Exercise brief. Every line of the data must be copied exactly.

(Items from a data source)
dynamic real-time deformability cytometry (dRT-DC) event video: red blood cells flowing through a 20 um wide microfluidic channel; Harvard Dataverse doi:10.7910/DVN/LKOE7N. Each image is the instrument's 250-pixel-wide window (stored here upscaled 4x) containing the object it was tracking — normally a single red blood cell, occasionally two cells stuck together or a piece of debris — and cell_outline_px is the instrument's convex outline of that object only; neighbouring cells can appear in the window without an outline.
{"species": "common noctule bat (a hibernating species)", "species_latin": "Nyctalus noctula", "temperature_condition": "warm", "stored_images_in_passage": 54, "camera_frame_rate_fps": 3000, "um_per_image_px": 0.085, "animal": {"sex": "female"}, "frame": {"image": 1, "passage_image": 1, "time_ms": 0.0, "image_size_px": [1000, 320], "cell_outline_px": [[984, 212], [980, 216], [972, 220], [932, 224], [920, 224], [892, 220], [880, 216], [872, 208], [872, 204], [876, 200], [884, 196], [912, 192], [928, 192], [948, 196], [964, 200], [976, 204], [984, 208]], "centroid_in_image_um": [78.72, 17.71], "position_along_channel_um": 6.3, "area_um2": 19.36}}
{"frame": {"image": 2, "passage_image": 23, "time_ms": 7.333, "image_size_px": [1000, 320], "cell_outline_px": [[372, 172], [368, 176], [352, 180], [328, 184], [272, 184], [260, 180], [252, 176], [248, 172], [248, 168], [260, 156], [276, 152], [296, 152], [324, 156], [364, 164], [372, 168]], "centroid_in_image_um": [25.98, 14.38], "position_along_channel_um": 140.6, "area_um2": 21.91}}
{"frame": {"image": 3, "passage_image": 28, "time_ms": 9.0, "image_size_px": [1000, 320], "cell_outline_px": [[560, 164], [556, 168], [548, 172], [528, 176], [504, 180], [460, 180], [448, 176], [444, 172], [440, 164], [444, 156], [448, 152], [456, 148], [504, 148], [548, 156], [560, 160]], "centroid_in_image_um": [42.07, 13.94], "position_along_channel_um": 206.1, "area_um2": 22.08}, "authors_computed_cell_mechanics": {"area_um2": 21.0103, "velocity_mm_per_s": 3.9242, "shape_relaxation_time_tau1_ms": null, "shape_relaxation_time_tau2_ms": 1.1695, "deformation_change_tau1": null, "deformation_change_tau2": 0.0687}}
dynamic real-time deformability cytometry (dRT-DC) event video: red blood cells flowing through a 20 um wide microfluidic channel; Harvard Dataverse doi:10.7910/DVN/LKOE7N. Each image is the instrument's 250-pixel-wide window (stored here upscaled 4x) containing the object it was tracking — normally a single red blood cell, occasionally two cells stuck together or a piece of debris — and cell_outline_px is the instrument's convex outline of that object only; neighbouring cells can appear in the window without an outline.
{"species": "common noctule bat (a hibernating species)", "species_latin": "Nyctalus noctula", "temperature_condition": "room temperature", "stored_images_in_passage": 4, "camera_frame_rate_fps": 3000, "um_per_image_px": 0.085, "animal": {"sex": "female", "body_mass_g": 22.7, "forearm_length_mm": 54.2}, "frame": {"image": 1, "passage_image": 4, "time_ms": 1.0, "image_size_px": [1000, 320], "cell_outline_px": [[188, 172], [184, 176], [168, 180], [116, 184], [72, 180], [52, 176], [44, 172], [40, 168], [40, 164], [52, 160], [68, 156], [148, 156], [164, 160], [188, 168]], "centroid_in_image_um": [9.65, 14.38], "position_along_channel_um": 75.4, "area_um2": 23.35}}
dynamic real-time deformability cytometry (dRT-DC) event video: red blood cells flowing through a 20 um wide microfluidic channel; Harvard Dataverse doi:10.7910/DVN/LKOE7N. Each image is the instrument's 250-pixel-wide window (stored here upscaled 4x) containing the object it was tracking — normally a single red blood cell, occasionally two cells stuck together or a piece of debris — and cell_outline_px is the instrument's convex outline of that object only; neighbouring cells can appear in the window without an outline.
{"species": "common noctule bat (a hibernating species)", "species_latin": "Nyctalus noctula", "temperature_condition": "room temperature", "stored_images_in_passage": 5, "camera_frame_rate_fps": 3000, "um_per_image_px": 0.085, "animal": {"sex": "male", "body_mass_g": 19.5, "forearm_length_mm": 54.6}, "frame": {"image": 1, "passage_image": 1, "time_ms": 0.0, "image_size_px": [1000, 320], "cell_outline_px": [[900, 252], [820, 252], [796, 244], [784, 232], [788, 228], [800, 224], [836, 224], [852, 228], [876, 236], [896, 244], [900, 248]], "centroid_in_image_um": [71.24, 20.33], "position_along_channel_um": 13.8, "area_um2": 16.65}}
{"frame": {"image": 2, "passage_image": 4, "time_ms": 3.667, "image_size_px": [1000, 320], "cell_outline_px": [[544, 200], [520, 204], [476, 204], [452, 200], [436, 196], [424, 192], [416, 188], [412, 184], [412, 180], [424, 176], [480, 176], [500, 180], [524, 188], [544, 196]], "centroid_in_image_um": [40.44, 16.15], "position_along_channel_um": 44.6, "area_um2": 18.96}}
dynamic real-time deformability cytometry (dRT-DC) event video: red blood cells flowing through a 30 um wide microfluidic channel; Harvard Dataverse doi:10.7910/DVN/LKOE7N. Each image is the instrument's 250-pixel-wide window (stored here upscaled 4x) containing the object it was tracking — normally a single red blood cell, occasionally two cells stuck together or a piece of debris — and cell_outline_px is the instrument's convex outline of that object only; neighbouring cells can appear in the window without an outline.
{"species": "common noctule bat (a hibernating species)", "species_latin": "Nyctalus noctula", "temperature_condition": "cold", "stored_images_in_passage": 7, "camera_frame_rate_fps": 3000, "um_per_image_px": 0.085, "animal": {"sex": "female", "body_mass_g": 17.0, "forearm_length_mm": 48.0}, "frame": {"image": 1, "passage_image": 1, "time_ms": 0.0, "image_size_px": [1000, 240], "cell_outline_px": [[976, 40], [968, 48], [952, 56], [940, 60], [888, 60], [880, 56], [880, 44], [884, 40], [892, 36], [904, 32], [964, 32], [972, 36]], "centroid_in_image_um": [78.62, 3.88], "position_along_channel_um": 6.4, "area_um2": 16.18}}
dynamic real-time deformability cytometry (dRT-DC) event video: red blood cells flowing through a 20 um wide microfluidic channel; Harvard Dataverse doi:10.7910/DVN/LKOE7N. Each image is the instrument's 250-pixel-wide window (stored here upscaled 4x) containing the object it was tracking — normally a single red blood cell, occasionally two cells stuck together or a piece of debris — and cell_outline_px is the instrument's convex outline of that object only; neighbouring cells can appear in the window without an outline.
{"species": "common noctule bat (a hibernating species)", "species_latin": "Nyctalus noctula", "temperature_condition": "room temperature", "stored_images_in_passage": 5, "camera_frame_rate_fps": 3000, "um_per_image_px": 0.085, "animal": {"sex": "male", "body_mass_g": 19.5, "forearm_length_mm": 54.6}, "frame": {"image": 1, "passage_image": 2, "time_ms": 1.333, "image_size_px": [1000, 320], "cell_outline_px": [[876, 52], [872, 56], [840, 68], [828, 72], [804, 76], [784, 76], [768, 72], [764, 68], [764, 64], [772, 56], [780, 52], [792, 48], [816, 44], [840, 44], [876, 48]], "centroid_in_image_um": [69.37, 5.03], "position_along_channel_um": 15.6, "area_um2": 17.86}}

Finished exercise.
dynamic real-time deformability cytometry (dRT-DC) event video: red blood cells flowing through a 20 um wide microfluidic channel; Harvard Dataverse doi:10.7910/DVN/LKOE7N. Each image is the instrument's 250-pixel-wide window (stored here upscaled 4x) containing the object it was tracking — normally a single red blood cell, occasionally two cells stuck together or a piece of debris — and cell_outline_px is the instrument's convex outline of that object only; neighbouring cells can appear in the window without an outline.
{"species": "common noctule bat (a hibernating species)", "species_latin": "Nyctalus noctula", "temperature_condition": "warm", "stored_images_in_passage": 54, "camera_frame_rate_fps": 3000, "um_per_image_px": 0.085, "animal": {"sex": "female"}, "frame": {"image": 1, "passage_image": 1, "time_ms": 0.0, "image_size_px": [1000, 320], "cell_outline_px": [[984, 212], [980, 216], [972, 220], [932, 224], [920, 224], [892, 220], [880, 216], [872, 208], [872, 204], [876, 200], [884, 196], [912, 192], [928, 192], [948, 196], [964, 200], [976, 204], [984, 208]], "centroid_in_image_um": [78.72, 17.71], "position_along_channel_um": 6.3, "area_um2": 19.36}}
{"frame": {"image": 2, "passage_image": 23, "time_ms": 7.333, "image_size_px": [1000, 320], "cell_outline_px": [[372, 172], [368, 176], [352, 180], [328, 184], [272, 184], [260, 180], [252, 176], [248, 172], [248, 168], [260, 156], [276, 152], [296, 152], [324, 156], [364, 164], [372, 168]], "centroid_in_image_um": [25.98, 14.38], "position_along_channel_um": 140.6, "area_um2": 21.91}}
{"frame": {"image": 3, "passage_image": 28, "time_ms": 9.0, "image_size_px": [1000, 320], "cell_outline_px": [[560, 164], [556, 168], [548, 172], [528, 176], [504, 180], [460, 180], [448, 176], [444, 172], [440, 164], [444, 156], [448, 152], [456, 148], [504, 148], [548, 156], [560, 160]], "centroid_in_image_um": [42.07, 13.94], "position_along_channel_um": 206.1, "area_um2": 22.08}, "authors_computed_cell_mechanics": {"area_um2": 21.0103, "velocity_mm_per_s": 3.9242, "shape_relaxation_time_tau1_ms": null, "shape_relaxation_time_tau2_ms": 1.1695, "deformation_change_tau1": null, "deformation_change_tau2": 0.0687}}
dynamic real-time deformability cytometry (dRT-DC) event video: red blood cells flowing through a 20 um wide microfluidic channel; Harvard Dataverse doi:10.7910/DVN/LKOE7N. Each image is the instrument's 250-pixel-wide window (stored here upscaled 4x) containing the object it was tracking — normally a single red blood cell, occasionally two cells stuck together or a piece of debris — and cell_outline_px is the instrument's convex outline of that object only; neighbouring cells can appear in the window without an outline.
{"species": "common noctule bat (a hibernating species)", "species_latin": "Nyctalus noctula", "temperature_condition": "room temperature", "stored_images_in_passage": 4, "camera_frame_rate_fps": 3000, "um_per_image_px": 0.085, "animal": {"sex": "female", "body_mass_g": 22.7, "forearm_length_mm": 54.2}, "frame": {"image": 1, "passage_image": 4, "time_ms": 1.0, "image_size_px": [1000, 320], "cell_outline_px": [[188, 172], [184, 176], [168, 180], [116, 184], [72, 180], [52, 176], [44, 172], [40, 168], [40, 164], [52, 160], [68, 156], [148, 156], [164, 160], [188, 168]], "centroid_in_image_um": [9.65, 14.38], "position_along_channel_um": 75.4, "area_um2": 23.35}}
dynamic real-time deformability cytometry (dRT-DC) event video: red blood cells flowing through a 20 um wide microfluidic channel; Harvard Dataverse doi:10.7910/DVN/LKOE7N. Each image is the instrument's 250-pixel-wide window (stored here upscaled 4x) containing the object it was tracking — normally a single red blood cell, occasionally two cells stuck together or a piece of debris — and cell_outline_px is the instrument's convex outline of that object only; neighbouring cells can appear in the window without an outline.
{"species": "common noctule bat (a hibernating species)", "species_latin": "Nyctalus noctula", "temperature_condition": "room temperature", "stored_images_in_passage": 5, "camera_frame_rate_fps": 3000, "um_per_image_px": 0.085, "animal": {"sex": "male", "body_mass_g": 19.5, "forearm_length_mm": 54.6}, "frame": {"image": 1, "passage_image": 1, "time_ms": 0.0, "image_size_px": [1000, 320], "cell_outline_px": [[900, 252], [820, 252], [796, 244], [784, 232], [788, 228], [800, 224], [836, 224], [852, 228], [876, 236], [896, 244], [900, 248]], "centroid_in_image_um": [71.24, 20.33], "position_along_channel_um": 13.8, "area_um2": 16.65}}
{"frame": {"image": 2, "passage_image": 4, "time_ms": 3.667, "image_size_px": [1000, 320], "cell_outline_px": [[544, 200], [520, 204], [476, 204], [452, 200], [436, 196], [424, 192], [416, 188], [412, 184], [412, 180], [424, 176], [480, 176], [500, 180], [524, 188], [544, 196]], "centroid_in_image_um": [40.44, 16.15], "position_along_channel_um": 44.6, "area_um2": 18.96}}
dynamic real-time deformability cytometry (dRT-DC) event video: red blood cells flowing through a 30 um wide microfluidic channel; Harvard Dataverse doi:10.7910/DVN/LKOE7N. Each image is the instrument's 250-pixel-wide window (stored here upscaled 4x) containing the object it was tracking — normally a single red blood cell, occasionally two cells stuck together or a piece of debris — and cell_outline_px is the instrument's convex outline of that object only; neighbouring cells can appear in the window without an outline.
{"species": "common noctule bat (a hibernating species)", "species_latin": "Nyctalus noctula", "temperature_condition": "cold", "stored_images_in_passage": 7, "camera_frame_rate_fps": 3000, "um_per_image_px": 0.085, "animal": {"sex": "female", "body_mass_g": 17.0, "forearm_length_mm": 48.0}, "frame": {"image": 1, "passage_image": 1, "time_ms": 0.0, "image_size_px": [1000, 240], "cell_outline_px": [[976, 40], [968, 48], [952, 56], [940, 60], [888, 60], [880, 56], [880, 44], [884, 40], [892, 36], [904, 32], [964, 32], [972, 36]], "centroid_in_image_um": [78.62, 3.88], "position_along_channel_um": 6.4, "area_um2": 16.18}}
dynamic real-time deformability cytometry (dRT-DC) event video: red blood cells flowing through a 20 um wide microfluidic channel; Harvard Dataverse doi:10.7910/DVN/LKOE7N. Each image is the instrument's 250-pixel-wide window (stored here upscaled 4x) containing the object it was tracking — normally a single red blood cell, occasionally two cells stuck together or a piece of debris — and cell_outline_px is the instrument's convex outline of that object only; neighbouring cells can appear in the window without an outline.
{"species": "common noctule bat (a hibernating species)", "species_latin": "Nyctalus noctula", "temperature_condition": "room temperature", "stored_images_in_passage": 5, "camera_frame_rate_fps": 3000, "um_per_image_px": 0.085, "animal": {"sex": "male", "body_mass_g": 19.5, "forearm_length_mm": 54.6}, "frame": {"image": 1, "passage_image": 2, "time_ms": 1.333, "image_size_px": [1000, 320], "cell_outline_px": [[876, 52], [872, 56], [840, 68], [828, 72], [804, 76], [784, 76], [768, 72], [764, 68], [764, 64], [772, 56], [780, 52], [792, 48], [816, 44], [840, 44], [876, 48]], "centroid_in_image_um": [69.37, 5.03], "position_along_channel_um": 15.6, "area_um2": 17.86}}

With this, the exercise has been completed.